▸ Passage for review
☆ ☆ ☆ ☆
Kodiak Island Borough School district is releasing students early from school on Wednesday and Thursday to train staff to continue teaching remotely, in the event schools need to be shut down as a precaution against the coronavirus.
Superintendent Larry LeDoux said distance learning will involve iPads for every child in the district, delivering breakfast and lunch to children at home and providing parents with support as well.
“Certainly there’ll be a number of snags, but we have technical support people standing by to support parents with needs. We’ll have a call center open at night. We’re translating a lot of our documents into other languages to support folks that have never used a computer before. So we’re really doing a lot of brainstorming.”
LeDoux said the district estimates that 97 percent of students have access to the internet, but if a shutdown does occur, they plan to provide internet connections for households that don’t have them.
Training parents to help with distance learning is most essential for elementary-age students, said LeDoux. In the shutdown scenario the district is planning for — but hopes never comes — he says he recognizes the difficulty this will place on families.
“If we close the schools, we realize that it’s going to make it very, very difficult for families whose parents both work to support the needs of their children. We don’t really have a lot of options … If we close the schools, it’s going to affect everything in this town.”
Closing down schools would not be a decision made lightly. Because of statutory requirements to educate Alaskan children, LeDoux says closing schools in the next few weeks or months, would mean extending the school year into the summer to make up lost time.
“We also feel that would be severely disruptive because teachers have plans, they would have to cancel families would have to cancel plans, graduation would be restricted until the summer and it would be very, very difficult for us to deliver a comprehensive education plan if we just closed the schools.”
For now, LeDoux says the district will continue to communicate with families through email, phone calls and social media. Any decisions to close schools will be based on recommendations from the Alaska Chief Medical Officer and the local medical community, he says.
☆ ☆ ☆ ☆
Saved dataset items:
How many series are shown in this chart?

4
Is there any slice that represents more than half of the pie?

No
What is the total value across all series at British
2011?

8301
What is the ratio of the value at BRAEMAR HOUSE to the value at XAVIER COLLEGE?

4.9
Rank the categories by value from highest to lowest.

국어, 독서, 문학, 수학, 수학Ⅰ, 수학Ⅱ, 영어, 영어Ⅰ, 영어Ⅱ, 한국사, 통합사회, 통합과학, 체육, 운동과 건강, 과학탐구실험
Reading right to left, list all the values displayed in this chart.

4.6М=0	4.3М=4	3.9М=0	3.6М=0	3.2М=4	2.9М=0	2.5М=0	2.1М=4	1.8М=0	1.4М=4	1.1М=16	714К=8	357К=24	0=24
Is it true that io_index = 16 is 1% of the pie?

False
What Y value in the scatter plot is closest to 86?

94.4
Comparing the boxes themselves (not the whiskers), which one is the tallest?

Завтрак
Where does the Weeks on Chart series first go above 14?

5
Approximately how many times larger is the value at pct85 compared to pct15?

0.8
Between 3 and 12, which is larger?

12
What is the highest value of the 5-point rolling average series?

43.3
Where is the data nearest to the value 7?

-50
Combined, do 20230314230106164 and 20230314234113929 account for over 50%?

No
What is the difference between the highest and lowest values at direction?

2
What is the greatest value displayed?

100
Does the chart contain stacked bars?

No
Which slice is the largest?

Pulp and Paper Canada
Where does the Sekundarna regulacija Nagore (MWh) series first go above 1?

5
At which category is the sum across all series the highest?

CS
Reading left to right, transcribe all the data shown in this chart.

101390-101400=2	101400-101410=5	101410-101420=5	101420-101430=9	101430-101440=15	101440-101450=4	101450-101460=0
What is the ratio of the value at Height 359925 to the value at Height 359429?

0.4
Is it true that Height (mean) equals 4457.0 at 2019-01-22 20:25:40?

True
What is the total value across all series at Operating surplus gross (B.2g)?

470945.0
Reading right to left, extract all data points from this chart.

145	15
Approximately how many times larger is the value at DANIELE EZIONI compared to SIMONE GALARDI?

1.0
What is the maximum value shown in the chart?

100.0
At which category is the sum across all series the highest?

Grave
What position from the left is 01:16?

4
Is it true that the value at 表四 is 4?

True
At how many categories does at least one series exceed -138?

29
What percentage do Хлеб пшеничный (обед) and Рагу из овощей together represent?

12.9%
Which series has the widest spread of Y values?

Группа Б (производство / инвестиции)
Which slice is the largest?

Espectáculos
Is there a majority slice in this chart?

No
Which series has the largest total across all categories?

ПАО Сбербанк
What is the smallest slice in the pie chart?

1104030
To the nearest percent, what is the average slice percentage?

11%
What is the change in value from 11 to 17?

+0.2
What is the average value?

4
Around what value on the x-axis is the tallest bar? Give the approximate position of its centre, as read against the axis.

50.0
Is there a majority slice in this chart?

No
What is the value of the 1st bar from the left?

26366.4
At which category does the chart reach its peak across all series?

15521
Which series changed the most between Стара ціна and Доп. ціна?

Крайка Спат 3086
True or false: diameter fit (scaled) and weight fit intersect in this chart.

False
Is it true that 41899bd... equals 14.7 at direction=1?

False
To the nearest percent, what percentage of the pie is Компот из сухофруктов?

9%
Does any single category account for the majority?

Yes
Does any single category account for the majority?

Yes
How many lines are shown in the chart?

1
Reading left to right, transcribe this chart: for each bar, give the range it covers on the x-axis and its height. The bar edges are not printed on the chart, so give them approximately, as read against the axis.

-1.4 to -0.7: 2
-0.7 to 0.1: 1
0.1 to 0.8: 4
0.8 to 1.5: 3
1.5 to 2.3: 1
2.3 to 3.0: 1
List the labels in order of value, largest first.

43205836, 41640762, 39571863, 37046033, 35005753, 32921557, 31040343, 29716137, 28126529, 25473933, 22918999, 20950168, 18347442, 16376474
☆ ☆ ☆ ☆
▸ Problem to solve
Copy the part of the school district article starting at "Closing down schools" and ending at "community, he says.", swapping "families" for "households" throughout. These entries are separate from the article and stand apart from it.

▸ Response area
Closing down schools would not be a decision made lightly. Because of statutory requirements to educate Alaskan children, LeDoux says closing schools in the next few weeks or months, would mean extending the school year into the summer to make up lost time.
“We also feel that would be severely disruptive because teachers have plans, they would have to cancel households would have to cancel plans, graduation would be restricted until the summer and it would be very, very difficult for us to deliver a comprehensive education plan if we just closed the schools.”
For now, LeDoux says the district will continue to communicate with households through email, phone calls and social media. Any decisions to close schools will be based on recommendations from the Alaska Chief Medical Officer and the local medical community, he says.